**** RECORDS FOR THE TASK
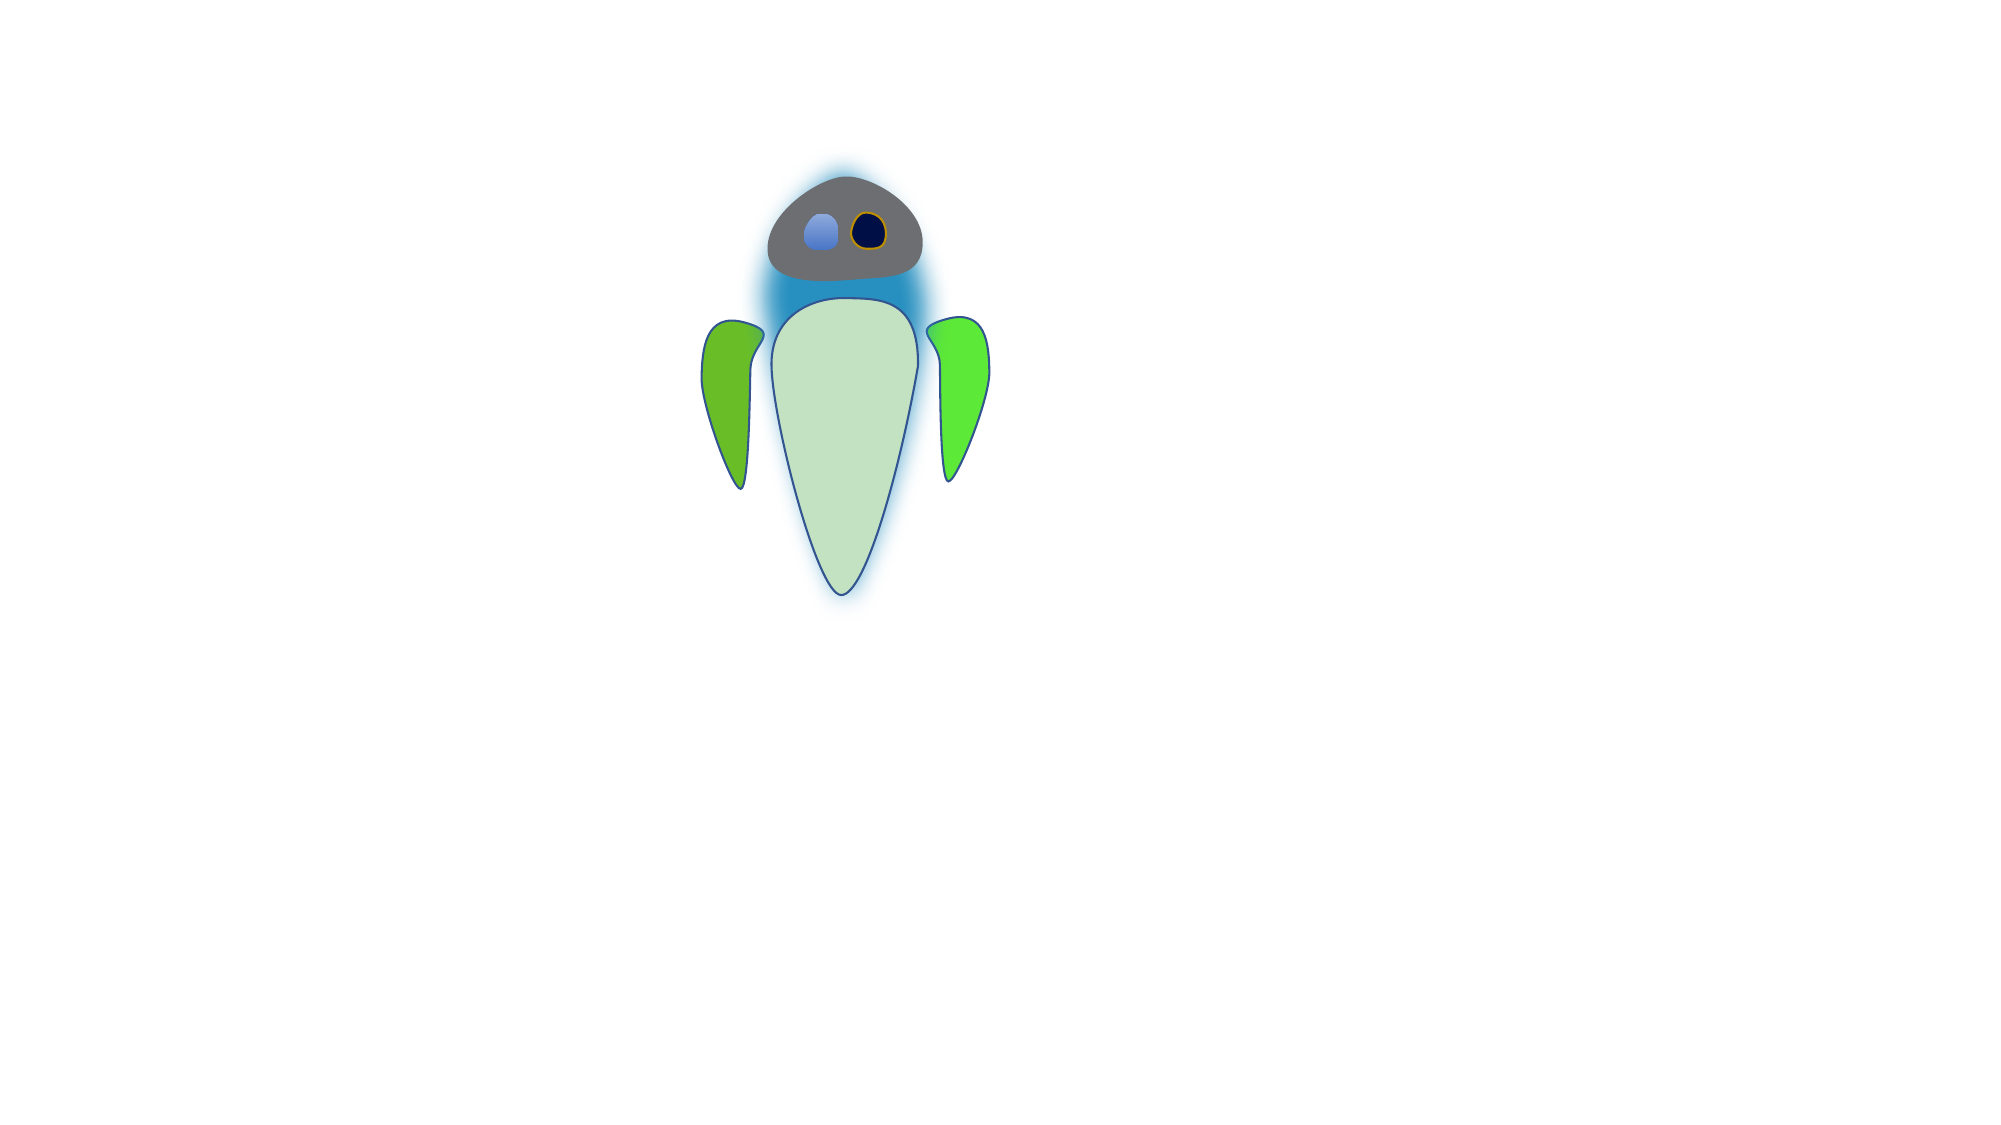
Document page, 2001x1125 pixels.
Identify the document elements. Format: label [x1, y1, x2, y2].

text_box [766, 175, 924, 283]
text_box [770, 296, 920, 597]
text_box [803, 213, 839, 251]
text_box [850, 211, 887, 250]
text_box [784, 276, 907, 319]
text_box [757, 325, 765, 345]
text_box [700, 319, 761, 491]
text_box [925, 316, 991, 483]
********
• ASSIGNMENT
Would you write out an exact copy of the entries above, with no images?

• WRITTEN SOLUTION
Document page, 2001x1125 pixels.
Identify the document elements. Format: label [x1, y1, x2, y2].

text_box [766, 175, 924, 283]
text_box [770, 296, 920, 597]
text_box [803, 213, 839, 251]
text_box [850, 211, 887, 250]
text_box [784, 276, 907, 319]
text_box [757, 325, 765, 345]
text_box [700, 319, 761, 491]
text_box [925, 316, 991, 483]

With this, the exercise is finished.